Às vezes a melhor decisão não é nem a solução mais crua, nem a arquitetura completa.
É algo como:
- manter interfaces claras
- evitar acoplamento desnecessário
- documentar limite conhecido
- escolher nomes e estruturas que permitam evolução
sem já construir toda a maquinaria futura.
Essa é uma forma madura de simplicidade.
Overengineering muitas vezes nasce de desconforto, não de necessidade
Isso acontece bastante.
Tem engenheiro que vê uma solução direta e se sente exposto:
- “isso está simples demais”
- “parece pouco sofisticado”
- “vai parecer gambiarra”
Então ele adiciona estrutura para se sentir mais seguro.
Mas segurança emocional de quem implementa não é o mesmo que necessidade do sistema.
Vale lembrar disso.
Exemplo simples
Imagine um produto no começo precisando integrar com um único provedor externo.
Resposta fraca:
“Eu já criaria uma camada genérica para múltiplos provedores, porque no futuro pode trocar.”
Parece madura, mas pode ser só antecipação vazia.
Resposta melhor:
“Como hoje temos um único provedor e nenhum sinal forte de troca no curto prazo, eu evitaria uma abstração ampla para múltiplos parceiros. Preferiria uma integração direta, mas com fronteira de código clara, mapeamento isolado e pontos óbvios de substituição. Assim eu não pago hoje pela complexidade de um cenário que ainda não existe, mas também não fico preso a um acoplamento caótico se esse cenário aparecer.”
Essa resposta funciona porque mostra:
- simplicidade
- consciência de risco
- limite explícito
- espaço razoável para evolução
Erros comuns
- Tratar qualquer preocupação futura como justificativa suficiente para complexidade extra.
- Defender solução simples sem explicar limite, risco e ponto de reavaliação.
- Confundir escalabilidade imaginária com necessidade atual.
- Usar sofisticação estrutural para parecer mais maduro do que o problema pede.
- Rejeitar toda preparação futura e chamar isso de pragmatismo.
Como um senior pensa
Quem amadureceu costuma pensar assim:
“Complexidade é uma ferramenta cara.
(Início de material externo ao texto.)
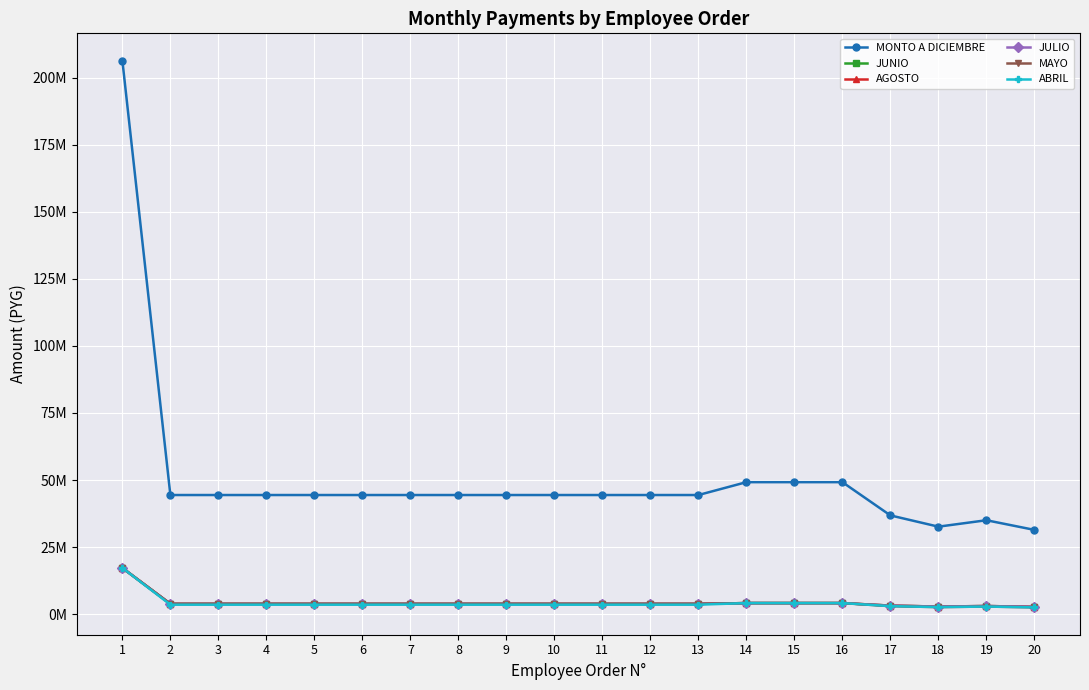

True or false: JULIO has more than 2 points higher than both neighbors.

False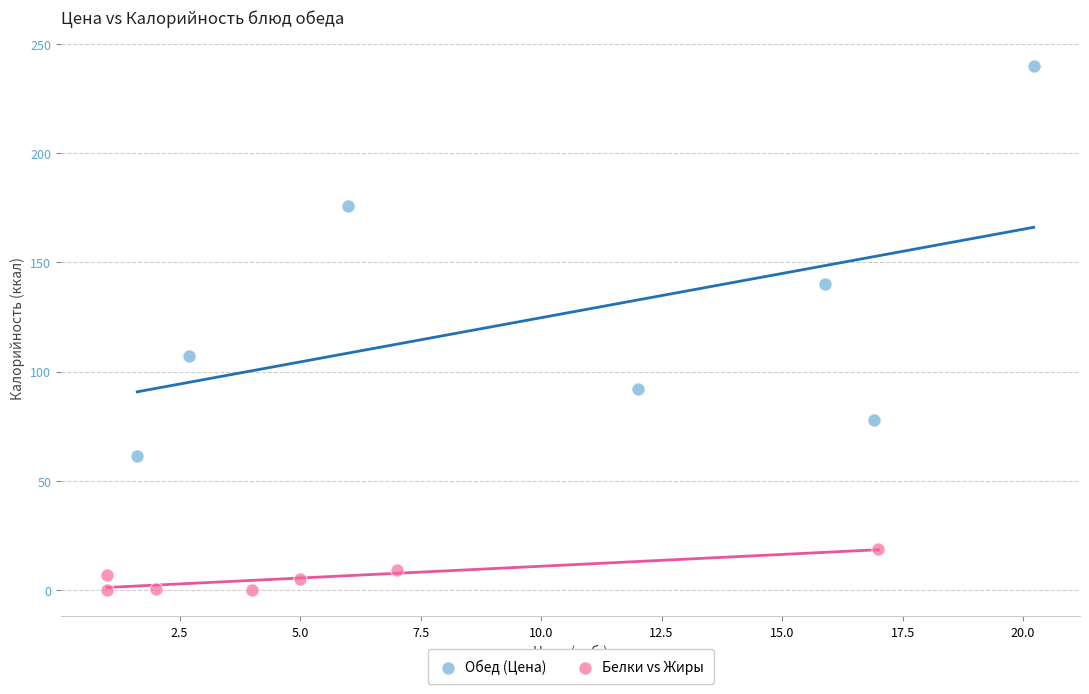

What are all the series names shown in the legend?

Обед (Цена), Белки vs Жиры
Eu só quero comprá-la quando ela resolve um problema provável, não quando ela só acalma ansiedade de arquitetura.”
Essa lente é muito boa.
Porque ela protege duas coisas ao mesmo tempo:
- velocidade com clareza agora
- espaço de evolução depois
Senioridade aqui não é escolher sempre o caminho mais simples.
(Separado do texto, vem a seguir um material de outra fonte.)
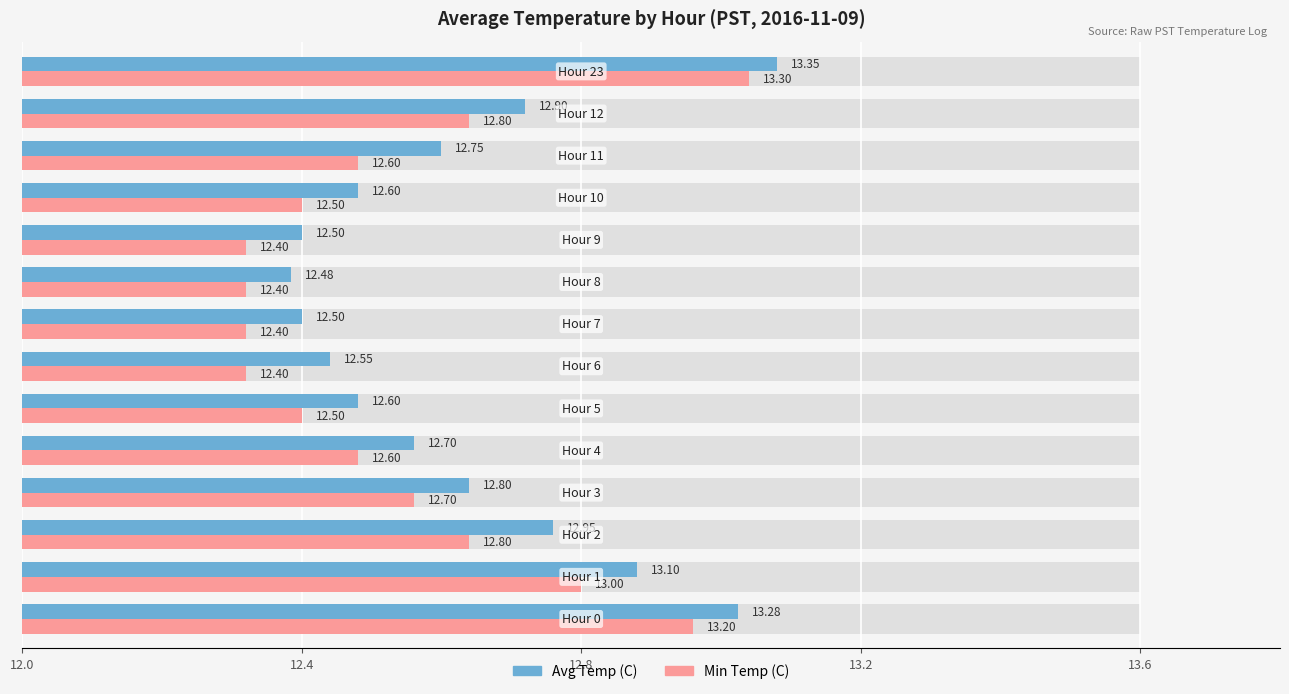

Does the chart contain any negative values?

No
É saber quando a complexidade já se pagou.
O que o entrevistador quer ver
Quando esse tema aparece em entrevista, normalmente o avaliador quer entender se você:
- reconhece overengineering como custo real, não só como meme
- sabe defender simplicidade com critério
- diferencia preparação útil de antecipação paranoica
- enxerga risco futuro sem transformar tudo em arquitetura prematura
- consegue explicar como evoluiria a solução quando o contexto realmente mudasse
Resposta forte costuma ter esta forma:
- qual era a solução simples
- qual complexidade extra foi considerada
- por que ela ainda não se pagava
- como o design ainda deixava espaço para evolução
Se isso aparece, sua resposta já soa bem mais madura do que o clássico “eu faria simples”.
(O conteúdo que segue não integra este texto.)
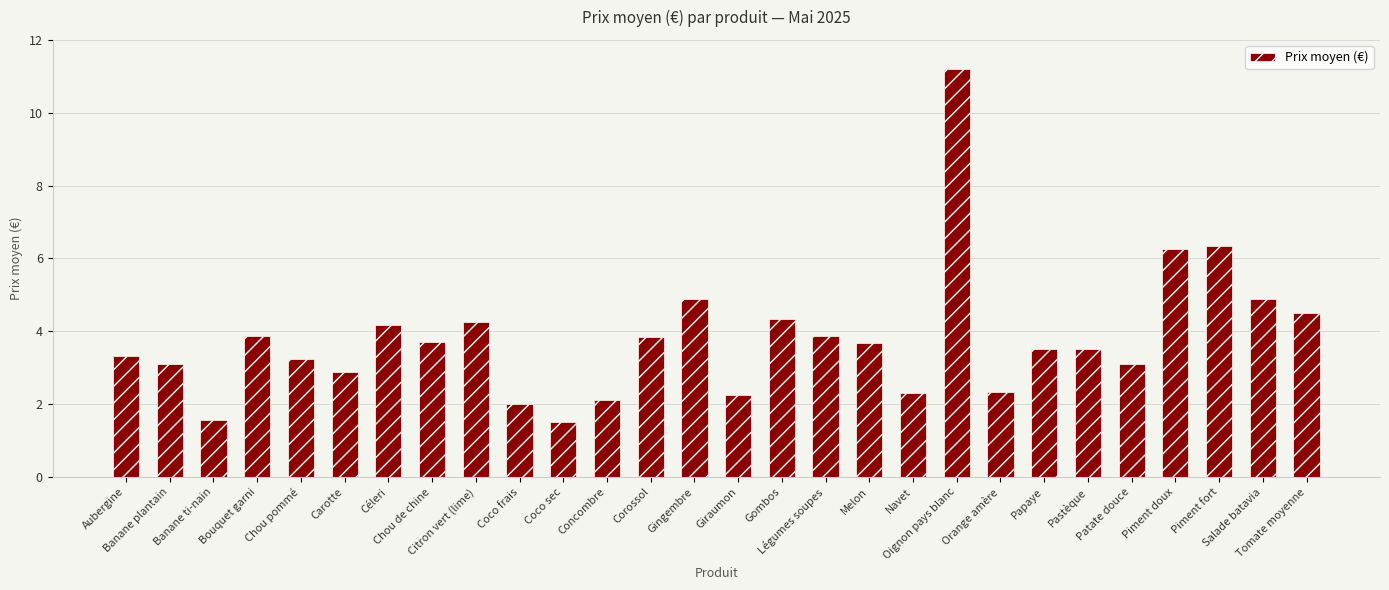

Which label corresponds to the largest value in the chart?

Oignon pays blanc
Solução simples boa não ignora o futuro. Ela só se recusa a pagar por futuros imaginários demais cedo demais.
Evitar overengineering é julgamento, não preguiça.
Resumo rápido
O que vale manter na cabeça
- Evitar overengineering não é cortar pensamento; é adiar complexidade que ainda não se pagou.
- Solução simples forte é a que resolve o problema atual sem bloquear evolução razoável.
- Simplicidade madura nomeia riscos futuros, mas não os transforma em arquitetura prematura.
- Em entrevista, o ponto central é mostrar critério para o que deixar de fora agora.
Checklist de pratica
Use isto ao responder
- Consigo defender uma solução simples explicando por que a complexidade extra ainda não se paga?
- Sei diferenciar risco futuro plausível de medo abstrato do futuro?
- Consigo mostrar como deixaria espaço para evoluir depois sem superconstruir agora?
- Sei responder sem soar nem ingênuo nem viciado em sofisticação?